** Opening Available data block **

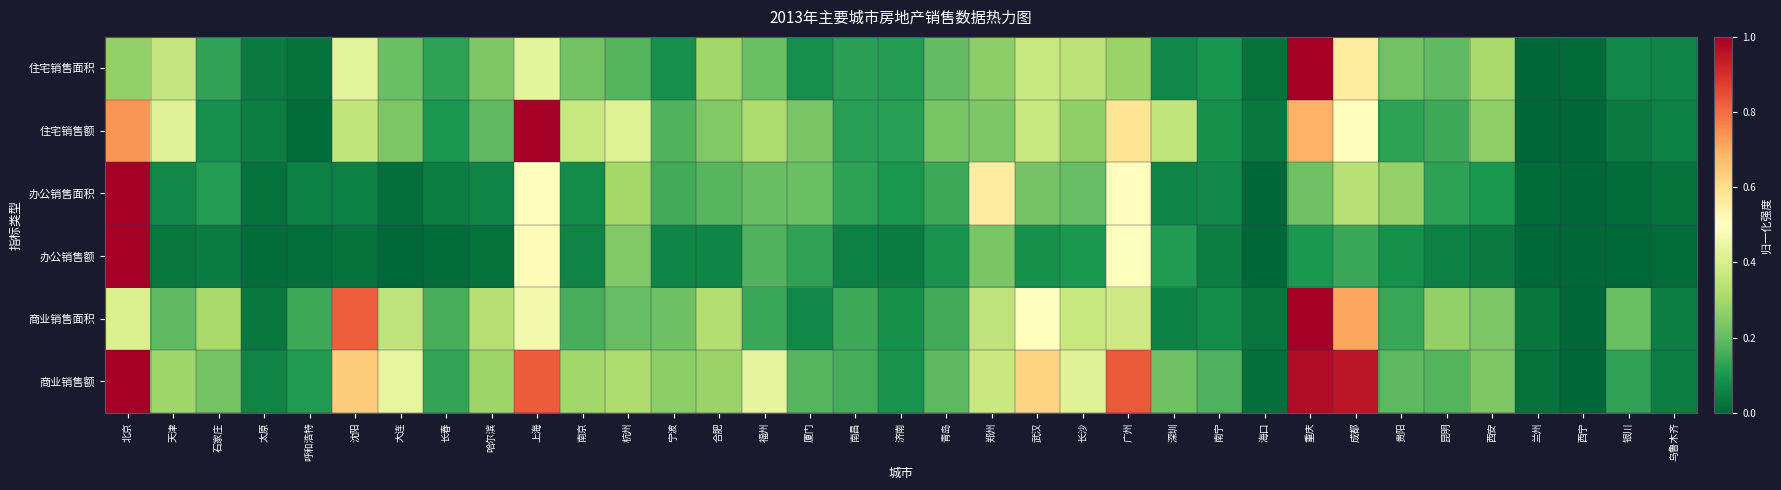

Reading right to left, list all the values displayed in this chart.

住宅销售面积: 乌鲁木齐=0.1	银川=0.1	西宁=0.0	兰州=0.0	西安=0.3	昆明=0.2	贵阳=0.2	成都=0.6	重庆=1.0	海口=0.0	南宁=0.1	深圳=0.1	广州=0.3	长沙=0.3	武汉=0.4	郑州=0.3	青岛=0.2	济南=0.1	南昌=0.1	厦门=0.1	福州=0.2	合肥=0.3	宁波=0.1	杭州=0.2	南京=0.2	上海=0.4	哈尔滨=0.2	长春=0.1	大连=0.2	沈阳=0.4	呼和浩特=0.0	太原=0.0	石家庄=0.1	天津=0.4	北京=0.3
住宅销售额: 乌鲁木齐=0.1	银川=0.0	西宁=0.0	兰州=0.0	西安=0.3	昆明=0.1	贵阳=0.1	成都=0.5	重庆=0.7	海口=0.0	南宁=0.1	深圳=0.4	广州=0.6	长沙=0.3	武汉=0.4	郑州=0.2	青岛=0.2	济南=0.1	南昌=0.1	厦门=0.2	福州=0.3	合肥=0.2	宁波=0.2	杭州=0.4	南京=0.4	上海=1.0	哈尔滨=0.2	长春=0.1	大连=0.2	沈阳=0.4	呼和浩特=0.0	太原=0.0	石家庄=0.1	天津=0.4	北京=0.7
办公销售面积: 乌鲁木齐=0.0	银川=0.0	西宁=0.0	兰州=0.0	西安=0.1	昆明=0.1	贵阳=0.3	成都=0.3	重庆=0.2	海口=0.0	南宁=0.1	深圳=0.1	广州=0.5	长沙=0.2	武汉=0.2	郑州=0.6	青岛=0.1	济南=0.1	南昌=0.1	厦门=0.2	福州=0.2	合肥=0.2	宁波=0.2	杭州=0.3	南京=0.1	上海=0.5	哈尔滨=0.1	长春=0.0	大连=0.0	沈阳=0.1	呼和浩特=0.1	太原=0.0	石家庄=0.1	天津=0.1	北京=1.0
办公销售额: 乌鲁木齐=0.0	银川=0.0	西宁=0.0	兰州=0.0	西安=0.0	昆明=0.1	贵阳=0.1	成都=0.1	重庆=0.1	海口=0.0	南宁=0.0	深圳=0.1	广州=0.5	长沙=0.1	武汉=0.1	郑州=0.2	青岛=0.1	济南=0.0	南昌=0.1	厦门=0.1	福州=0.2	合肥=0.1	宁波=0.1	杭州=0.2	南京=0.1	上海=0.5	哈尔滨=0.0	长春=0.0	大连=0.0	沈阳=0.0	呼和浩特=0.0	太原=0.0	石家庄=0.0	天津=0.0	北京=1.0
商业销售面积: 乌鲁木齐=0.0	银川=0.2	西宁=0.0	兰州=0.0	西安=0.2	昆明=0.3	贵阳=0.1	成都=0.7	重庆=1.0	海口=0.0	南宁=0.1	深圳=0.1	广州=0.4	长沙=0.4	武汉=0.5	郑州=0.3	青岛=0.2	济南=0.1	南昌=0.1	厦门=0.1	福州=0.1	合肥=0.3	宁波=0.2	杭州=0.2	南京=0.2	上海=0.5	哈尔滨=0.3	长春=0.2	大连=0.3	沈阳=0.8	呼和浩特=0.1	太原=0.0	石家庄=0.3	天津=0.2	北京=0.4
商业销售额: 乌鲁木齐=0.0	银川=0.1	西宁=0.0	兰州=0.0	西安=0.2	昆明=0.2	贵阳=0.2	成都=0.9	重庆=1.0	海口=0.0	南宁=0.2	深圳=0.2	广州=0.8	长沙=0.4	武汉=0.6	郑州=0.4	青岛=0.2	济南=0.1	南昌=0.2	厦门=0.2	福州=0.4	合肥=0.3	宁波=0.3	杭州=0.3	南京=0.3	上海=0.8	哈尔滨=0.3	长春=0.1	大连=0.4	沈阳=0.6	呼和浩特=0.1	太原=0.1	石家庄=0.2	天津=0.3	北京=1.0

** Closing Available data block **

What you need to do ▸ Revise the records above by changing "displayed" to "shown" and keeping every other part the same. Omit the pictures from your answer.

Task output ▸
Reading right to left, list all the values shown in this chart.

住宅销售面积: 乌鲁木齐=0.1	银川=0.1	西宁=0.0	兰州=0.0	西安=0.3	昆明=0.2	贵阳=0.2	成都=0.6	重庆=1.0	海口=0.0	南宁=0.1	深圳=0.1	广州=0.3	长沙=0.3	武汉=0.4	郑州=0.3	青岛=0.2	济南=0.1	南昌=0.1	厦门=0.1	福州=0.2	合肥=0.3	宁波=0.1	杭州=0.2	南京=0.2	上海=0.4	哈尔滨=0.2	长春=0.1	大连=0.2	沈阳=0.4	呼和浩特=0.0	太原=0.0	石家庄=0.1	天津=0.4	北京=0.3
住宅销售额: 乌鲁木齐=0.1	银川=0.0	西宁=0.0	兰州=0.0	西安=0.3	昆明=0.1	贵阳=0.1	成都=0.5	重庆=0.7	海口=0.0	南宁=0.1	深圳=0.4	广州=0.6	长沙=0.3	武汉=0.4	郑州=0.2	青岛=0.2	济南=0.1	南昌=0.1	厦门=0.2	福州=0.3	合肥=0.2	宁波=0.2	杭州=0.4	南京=0.4	上海=1.0	哈尔滨=0.2	长春=0.1	大连=0.2	沈阳=0.4	呼和浩特=0.0	太原=0.0	石家庄=0.1	天津=0.4	北京=0.7
办公销售面积: 乌鲁木齐=0.0	银川=0.0	西宁=0.0	兰州=0.0	西安=0.1	昆明=0.1	贵阳=0.3	成都=0.3	重庆=0.2	海口=0.0	南宁=0.1	深圳=0.1	广州=0.5	长沙=0.2	武汉=0.2	郑州=0.6	青岛=0.1	济南=0.1	南昌=0.1	厦门=0.2	福州=0.2	合肥=0.2	宁波=0.2	杭州=0.3	南京=0.1	上海=0.5	哈尔滨=0.1	长春=0.0	大连=0.0	沈阳=0.1	呼和浩特=0.1	太原=0.0	石家庄=0.1	天津=0.1	北京=1.0
办公销售额: 乌鲁木齐=0.0	银川=0.0	西宁=0.0	兰州=0.0	西安=0.0	昆明=0.1	贵阳=0.1	成都=0.1	重庆=0.1	海口=0.0	南宁=0.0	深圳=0.1	广州=0.5	长沙=0.1	武汉=0.1	郑州=0.2	青岛=0.1	济南=0.0	南昌=0.1	厦门=0.1	福州=0.2	合肥=0.1	宁波=0.1	杭州=0.2	南京=0.1	上海=0.5	哈尔滨=0.0	长春=0.0	大连=0.0	沈阳=0.0	呼和浩特=0.0	太原=0.0	石家庄=0.0	天津=0.0	北京=1.0
商业销售面积: 乌鲁木齐=0.0	银川=0.2	西宁=0.0	兰州=0.0	西安=0.2	昆明=0.3	贵阳=0.1	成都=0.7	重庆=1.0	海口=0.0	南宁=0.1	深圳=0.1	广州=0.4	长沙=0.4	武汉=0.5	郑州=0.3	青岛=0.2	济南=0.1	南昌=0.1	厦门=0.1	福州=0.1	合肥=0.3	宁波=0.2	杭州=0.2	南京=0.2	上海=0.5	哈尔滨=0.3	长春=0.2	大连=0.3	沈阳=0.8	呼和浩特=0.1	太原=0.0	石家庄=0.3	天津=0.2	北京=0.4
商业销售额: 乌鲁木齐=0.0	银川=0.1	西宁=0.0	兰州=0.0	西安=0.2	昆明=0.2	贵阳=0.2	成都=0.9	重庆=1.0	海口=0.0	南宁=0.2	深圳=0.2	广州=0.8	长沙=0.4	武汉=0.6	郑州=0.4	青岛=0.2	济南=0.1	南昌=0.2	厦门=0.2	福州=0.4	合肥=0.3	宁波=0.3	杭州=0.3	南京=0.3	上海=0.8	哈尔滨=0.3	长春=0.1	大连=0.4	沈阳=0.6	呼和浩特=0.1	太原=0.1	石家庄=0.2	天津=0.3	北京=1.0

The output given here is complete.